I'm in need of a set of cheap and portable lights for a night outdoor shoot, that I would also like to use as a practicle solution for other small productions.
I've done some research and I've found two products that look similar to me, at least for the number of LEDs. The first one is the Neewer CN 216 and the second one is the BestLight 216 LED.
Have you heard of them?

I think that the Neewer is the most popular choice and also looks a bit more reliable, while the BestLight is a bit cheaper but I don't know if it's worth the risk.
Would you be able to tell me which one is the best one?
And lastly, if I get a couple of these LED lights would I be able to light a scene outdoor in complete darkness using them as a fill and a back light? I don't want it to be too bright, I just want to give some highlights.


Thank you in advance!


----------



## wyogirl (Sep 21, 2015)

Neewer is one of the more reliable cheapo brands.... I have some of their products and haven't had any trouble.  They are by no means high quality though.

As for what you want to do.... I am in doubt that this is what you need.... However, a more detailed description of what you are trying to accomplish would be helpful.


----------



## WayneF (Sep 21, 2015)

Iko128 said:


> And lastly, if I get a couple of these LED lights would I be able to light a scene outdoor in complete darkness using them as a fill and a back light? I don't want it to be too bright, I just want to give some highlights.



Light up the outdoors?

The Neewer spec says 13 watts. This would roughly compare to a 13 watt CFL bulb.   The BestLight says 24 watts.  The LEDs are a few times more efficient then incandescent bulbs.  They might output 60 to 100 lumens per watt.  I dunno, call it 80, so that's 13x80 = 1040 lumens and 24x80 = 1920 lumens (if the watts are correct).

One regular 100 watt incandescent light bulb can do about 1600 lumens.  Which does help video cameras a bit, but it's near nothing for still cameras.

Any little flash could give you noticeably more light useful for a photo. 

The LED might be twice more "efficient" than a flash (lumens from watts), but a flash instantly discharges the energy previously stored in a large capacitor, a tremendous energy.  The LED simply just runs continuously from a steady voltage.  Shutter speed decimates continuous light.  A 1/100 second shutter sees 1/100 of the energy that 1 second shutter would see.  But the flash is faster than the shutter,  independent of shutter speed, so 100% of the energy is seen.


----------



## Iko128 (Sep 22, 2015)

Thank you for your answers.

I'm aware they're not quality and professional products, but considering that I'm still a student I would like to get something cheap that can do the work and possibly be used in many different ways and scenarios.
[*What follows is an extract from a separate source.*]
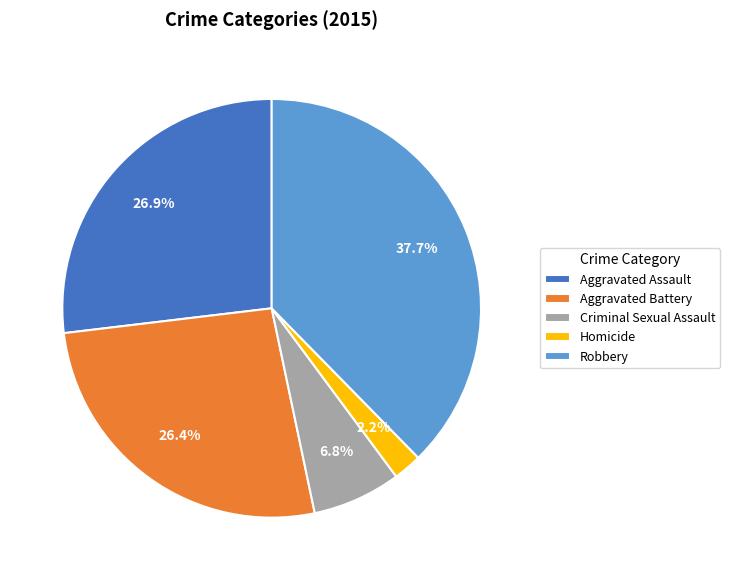

Approximately how many times larger is the value at Aggravated Battery compared to Aggravated Assault?

1.0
I would like to buy a set of lights (for now, only two) to light up the actors, giving some basic highlights.
Specifically, the scene that I would like to film now is for a country band music video. The musicians would stay in front of a big bonfire that would work as a main source of light. Considering that this kind of light is very unstable, I would put one of these LED in front of the musicians as a fill, with a red filter on to emulate the colours of the fire. Lastly, I would put the second LED behind and above the musicians to emulate the light from the moon and give a nice halo around the musicians.
This is what I'm trying to do now but, again, I would like to purchase a product that it's versatile and that can do the job in most situations.

Are these LED lights able to do it?
Should I opt for a more reliable brand and pick the Neewer, even if the BestLight is apparently more powerful?


Thank you again!


----------



## wyogirl (Sep 22, 2015)

I doubt it will be powerful enough. In fact, I can almost guarantee it won't be enough light.


----------



## Iko128 (Sep 28, 2015)

Really?
I've read a few comments and reviews on the product (Neewer) and they say it's meant to be used in night scenes...

What should I use it for then?


----------



## wyogirl (Sep 28, 2015)

continuous lighting is meant for video not stills.  Your shutter speed will be too fast to capture enough light.  You need flash heads or studio strobes.


----------



## Iko128 (Sep 28, 2015)

Yeah but as I've said before I would use it for a (music) video: would that be a good choice than?


----------